R100
Director: Hitoshi Matsumoto
Writer: Hitoshi Matsumoto, Mitsuyoshi Takasu, Tomoji Hasegawa, Kôji Ema, Mitsuru Kuramoto
Cast: Nao Ômori, Lindsay Kay Hayward
Part of: /slash Filmfestival
[Reviews by cornholio and Maynard Morrissey.]
Plot:
Takafumi (Nao Ômori) joined a super secret club. Membership lasts for a year and can not be cancelled. The club’s purpose is to send its members dominas with varying specialties, unannounced, to wherever the members are. At first, Takafumi enjoys the club. But the dominas become out of control more and more.
R100 did not work for me at all. As a short film, I might have accepted it. But as a feature film it was way too long, offensive to anybody who has heard more about SM than “those people like pain” and more or less just a drawn-out rape joke.
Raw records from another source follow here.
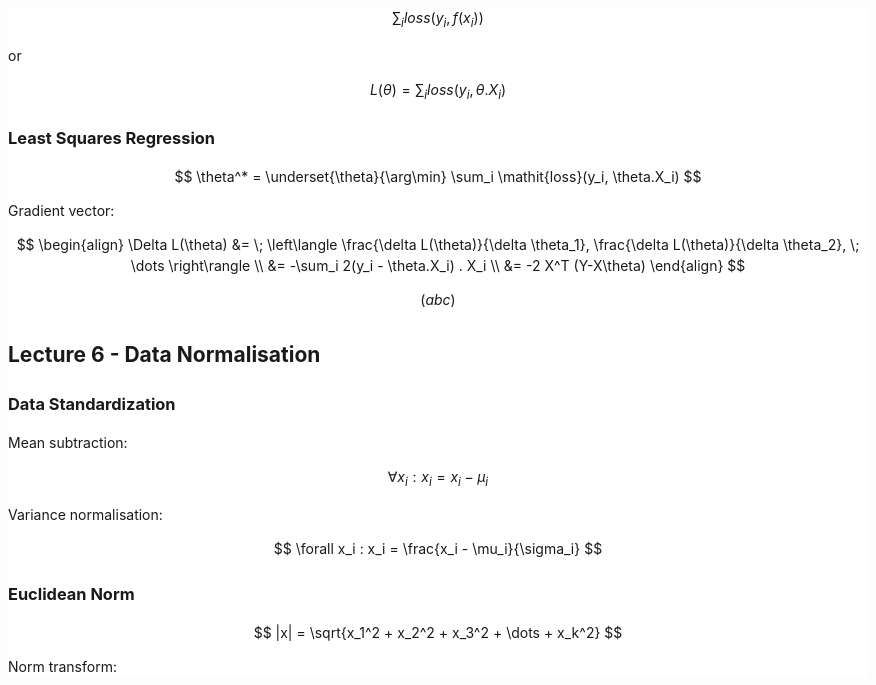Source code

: $$
\sum_i \mathit{loss}(y_i, f(x_i))
$$

or

$$
L(\theta) = \sum_i \mathit{loss}(y_i, \theta.X_i)
$$

### Least Squares Regression

$$
\theta^* = \underset{\theta}{\arg\min} \sum_i \mathit{loss}(y_i, \theta.X_i)
$$

Gradient vector:

$$
\begin{align}
\Delta L(\theta) &= \; \left\langle \frac{\delta L(\theta)}{\delta \theta_1}, \frac{\delta L(\theta)}{\delta \theta_2}, \; \dots \right\rangle \\
&= -\sum_i 2(y_i - \theta.X_i) . X_i \\
&= -2 X^T (Y-X\theta)
\end{align}
$$


$$
\left(abc\right)
$$
## Lecture 6 - Data Normalisation

### Data Standardization

Mean subtraction:

$$
\forall x_i : x_i = x_i - \mu_i
$$

Variance normalisation:

$$
\forall x_i : x_i = \frac{x_i - \mu_i}{\sigma_i}
$$

### Euclidean Norm

$$
|x| = \sqrt{x_1^2 + x_2^2 + x_3^2 + \dots + x_k^2}
$$

Norm transform:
R100 did surprise me. For something that so clearly has never seen any actual involvement from anybody involved in SM, it feels a lot ike Matsumoto created his very own wank template, getting off at the increasingly absurd specialties of the dominas and at Takafumi’s increasing discomfort with the arrangement.
And Takafumi gets ever more uncomfortable. As the club breaks one of his boundaries after the other (showing up at his workplace, in his home, involving his son, becoming increasingly more harmful), he is not liberated (which would have been one way to spin the story, he becomes terrified. And the no cancellation policy of the club (which is already against every safe SM practice ever) turns an initially consensual deal into rape – and the audience is supposed to laugh at it.
Why they wouldn’t have left it at a short film (just the opening scene which was pretty strong, even if it still had nothing much to do with SM), I’ll never know, especially because the film is padded out more and more as it goes on, adding a completely unnecessary meta level (it could have been enjoyable if they had done a little more with it). The film gains a bit more life again when the CEO of the club (Lindsay Kay Hayward) appears but it’s too little too late.
It does have its moments and it does end on a high note – no pun intended – with probably the strangest Ode to Joy rendition ever. But unfortunately you have to drudge through a whole lot of shit until you get there.